*** Begin section ***

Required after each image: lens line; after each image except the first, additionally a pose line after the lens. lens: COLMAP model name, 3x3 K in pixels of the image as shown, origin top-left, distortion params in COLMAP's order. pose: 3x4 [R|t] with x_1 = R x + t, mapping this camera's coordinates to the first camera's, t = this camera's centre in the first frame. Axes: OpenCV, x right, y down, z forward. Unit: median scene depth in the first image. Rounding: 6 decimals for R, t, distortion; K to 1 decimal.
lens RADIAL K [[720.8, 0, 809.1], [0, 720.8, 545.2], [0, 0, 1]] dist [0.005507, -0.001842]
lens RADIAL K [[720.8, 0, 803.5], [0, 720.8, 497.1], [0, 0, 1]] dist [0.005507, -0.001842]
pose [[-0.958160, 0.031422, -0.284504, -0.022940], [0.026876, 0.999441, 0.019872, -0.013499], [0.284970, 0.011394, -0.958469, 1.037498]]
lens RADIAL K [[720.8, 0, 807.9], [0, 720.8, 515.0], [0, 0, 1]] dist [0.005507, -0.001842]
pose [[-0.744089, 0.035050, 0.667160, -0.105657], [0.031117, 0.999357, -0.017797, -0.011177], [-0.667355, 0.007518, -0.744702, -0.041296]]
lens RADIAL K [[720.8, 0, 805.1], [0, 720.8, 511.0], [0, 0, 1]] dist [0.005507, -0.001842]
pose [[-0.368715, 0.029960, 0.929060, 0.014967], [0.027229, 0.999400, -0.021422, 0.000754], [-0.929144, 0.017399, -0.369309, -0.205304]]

*** End section ***

Task statement: Could you restate all of the lines above without altering a single word?

Solution:
Required after each image: lens line; after each image except the first, additionally a pose line after the lens. lens: COLMAP model name, 3x3 K in pixels of the image as shown, origin top-left, distortion params in COLMAP's order. pose: 3x4 [R|t] with x_1 = R x + t, mapping this camera's coordinates to the first camera's, t = this camera's centre in the first frame. Axes: OpenCV, x right, y down, z forward. Unit: median scene depth in the first image. Rounding: 6 decimals for R, t, distortion; K to 1 decimal.
lens RADIAL K [[720.8, 0, 809.1], [0, 720.8, 545.2], [0, 0, 1]] dist [0.005507, -0.001842]
lens RADIAL K [[720.8, 0, 803.5], [0, 720.8, 497.1], [0, 0, 1]] dist [0.005507, -0.001842]
pose [[-0.958160, 0.031422, -0.284504, -0.022940], [0.026876, 0.999441, 0.019872, -0.013499], [0.284970, 0.011394, -0.958469, 1.037498]]
lens RADIAL K [[720.8, 0, 807.9], [0, 720.8, 515.0], [0, 0, 1]] dist [0.005507, -0.001842]
pose [[-0.744089, 0.035050, 0.667160, -0.105657], [0.031117, 0.999357, -0.017797, -0.011177], [-0.667355, 0.007518, -0.744702, -0.041296]]
lens RADIAL K [[720.8, 0, 805.1], [0, 720.8, 511.0], [0, 0, 1]] dist [0.005507, -0.001842]
pose [[-0.368715, 0.029960, 0.929060, 0.014967], [0.027229, 0.999400, -0.021422, 0.000754], [-0.929144, 0.017399, -0.369309, -0.205304]]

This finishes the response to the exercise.